> _EXERCISE DETAILS_
In the passage about Greg Bounds's claims over Zyprexa, how soon after the notice did the letter say he intended to begin legal action?

> _EXTRACTED TEXT_
In 2003, Bounds was diagnosed with the onset of diabetes mellitus type 2 or adult-onset diabetes. He claims that, despite public warnings that diabetes mellitus type 2 was a potentially dangerous side effect of Zyprexa, the physicians continued to prescribe it for his use over a period of approximately two years. In January of 2004, Bounds reported to the physicians that his personal physician had discovered neuropathy in both his feet, neuropathy being a condition said to be due to his diabetic condition and, ultimately, to the use of Zyprexa.

On November 25, 2006, counsel for Bounds forwarded a letter by certified mail to Pine Belt. The text of the letter in its entirety is as follows:

As attorney for Greg Bounds, this letter is to serve as the statutory notice required under Miss. Code Ann. § 15-1-36(15) of his claims of professional negligence against your facility and his intention to begin legal action within sixty (60) days of this notice. Primarily, Mr. Bounds alleges that you were professionally negligent in your failure to advise him that the prescription Zyprexa could result in various complications, including but not limited to diabetes, and your continued prescription of Zyprexa once he developed diabetes. Additionally, Mr. Bounds alleges that you were professionally negligent in your failure to advise and instruct your staff on the dangers and complications that studies had shown to be related to the prescription Zyprexa.

> _DATASET ENTRIES_
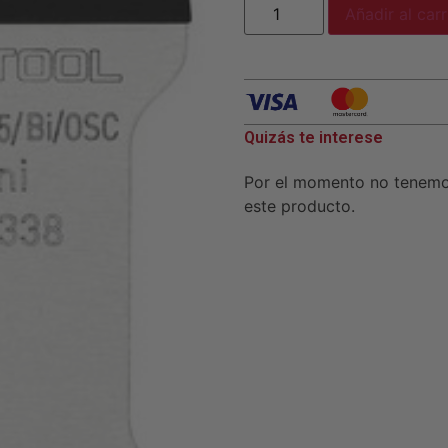
Añadir al carr
Quizás te interese
Por el momento no tenem
este producto.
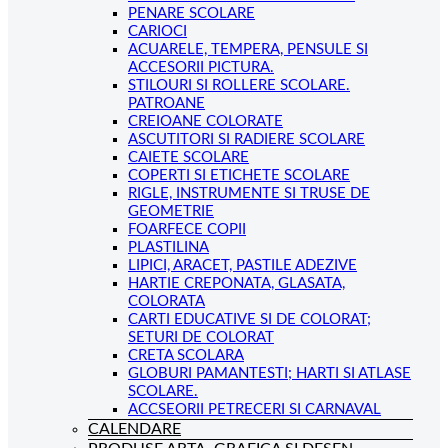
PENARE SCOLARE
CARIOCI
ACUARELE, TEMPERA, PENSULE SI
ACCESORII PICTURA.
STILOURI SI ROLLERE SCOLARE.
PATROANE
CREIOANE COLORATE
ASCUTITORI SI RADIERE SCOLARE
CAIETE SCOLARE
COPERTI SI ETICHETE SCOLARE
RIGLE, INSTRUMENTE SI TRUSE DE
GEOMETRIE
FOARFECE COPII
PLASTILINA
LIPICI, ARACET, PASTILE ADEZIVE
HARTIE CREPONATA, GLASATA,
COLORATA
CARTI EDUCATIVE SI DE COLORAT;
SETURI DE COLORAT
CRETA SCOLARA
GLOBURI PAMANTESTI; HARTI SI ATLASE
SCOLARE.
ACCSEORII PETRECERI SI CARNAVAL
CALENDARE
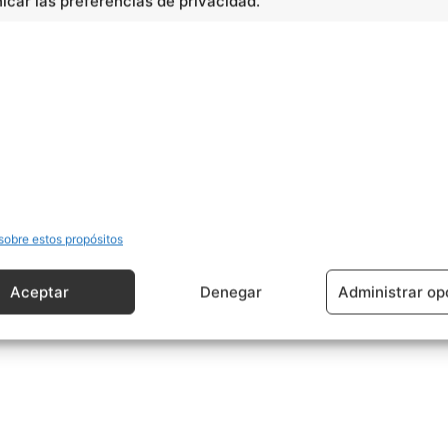
car las preferencias de privacidad.
cidad -
sobre estos propósitos
Aceptar
Denegar
Administrar op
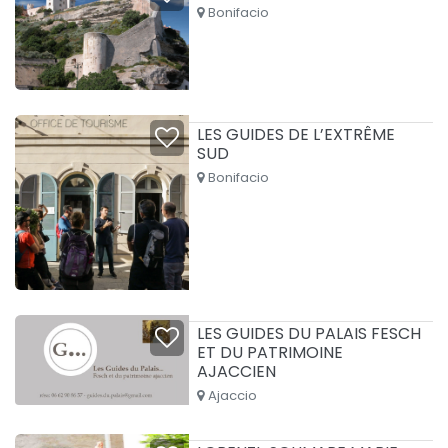
Bonifacio
LES GUIDES DE L’EXTRÊME
SUD
Bonifacio
LES GUIDES DU PALAIS FESCH
ET DU PATRIMOINE
AJACCIEN
Ajaccio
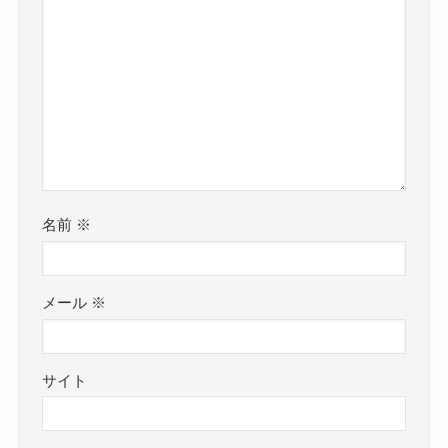
名前
※
メール
※
サイト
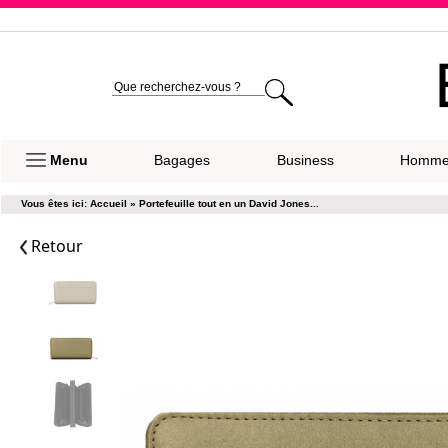
Expéditio
Menu
Bagages
Business
Homm
Vous êtes ici:
Accueil
»
Portefeuille tout en un David Jones...
Retour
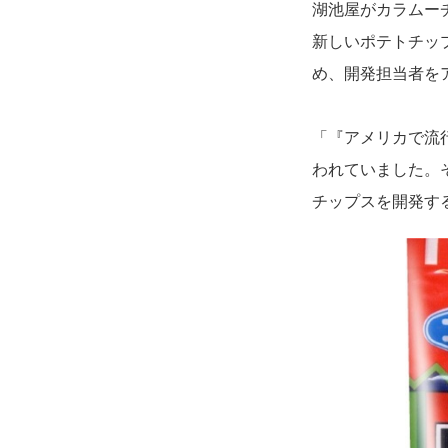
湖池屋がカラムー
新しいポテトチッ
め、開発担当者を
「『アメリカで流
われていました。
チップスを開発す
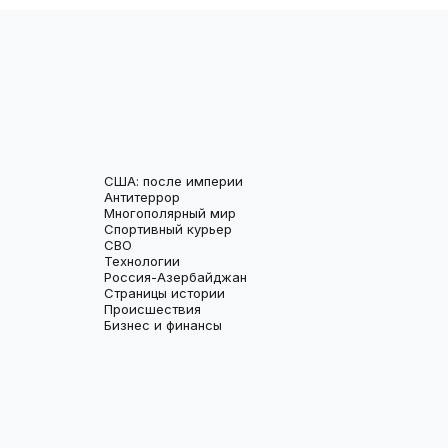
США: после империи
Антитеррор
Многополярный мир
Спортивный курьер
СВО
Технологии
Россия-Азербайджан
Страницы истории
Происшествия
Бизнес и финансы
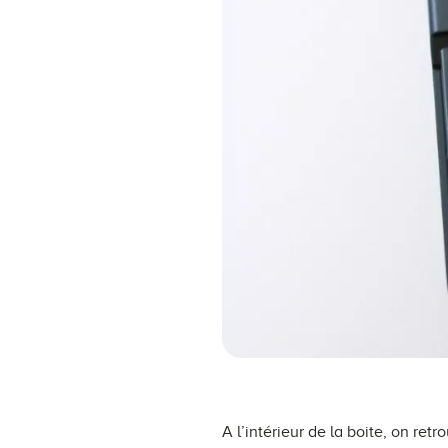
A l’intérieur de la boite, on r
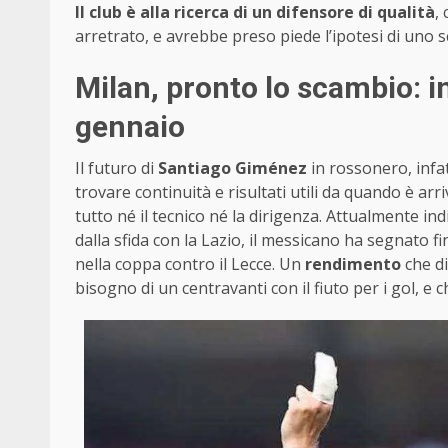
Il club è alla ricerca di un difensore di qualità
,
arretrato, e avrebbe preso piede l’ipotesi di uno
Milan, pronto lo scambio: i
gennaio
Il futuro di
Santiago Giménez
in rossonero, infat
trovare continuità e risultati utili da quando è ar
tutto né il tecnico né la dirigenza. Attualmente ind
dalla sfida con la Lazio, il messicano ha segnato f
nella coppa contro il Lecce. Un
rendimento
che di
bisogno di un centravanti con il fiuto per i gol, e 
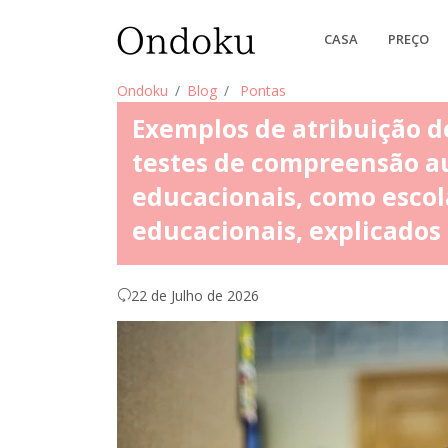
CASA
PREÇO
Ondoku
Blog
Pontas
Exemplos de atribuição d
testes de compreensão au
educacionais, como escol
educacionais, explicado
22 de Julho de 2026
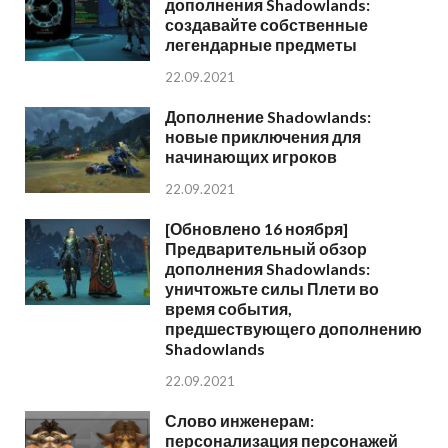
дополнения Shadowlands:
создавайте собственные
легендарные предметы
22.09.2021
Дополнение Shadowlands:
новые приключения для
начинающих игроков
22.09.2021
[Обновлено 16 ноября]
Предварительный обзор
дополнения Shadowlands:
уничтожьте силы Плети во
время события,
предшествующего дополнению
Shadowlands
22.09.2021
Слово инженерам:
персонализация персонажей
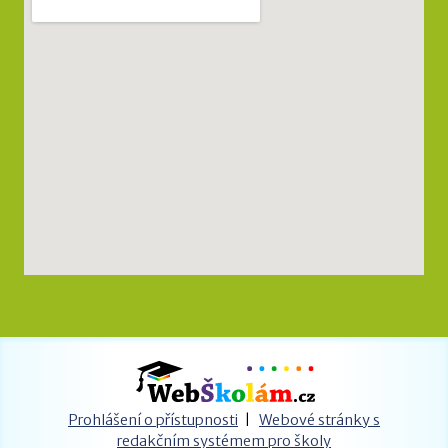
Prohlášení o přístupnosti
|
Webové stránky s
redakčním systémem pro školy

> _ANSWER BOX_
Within sixty (60) days of the notice.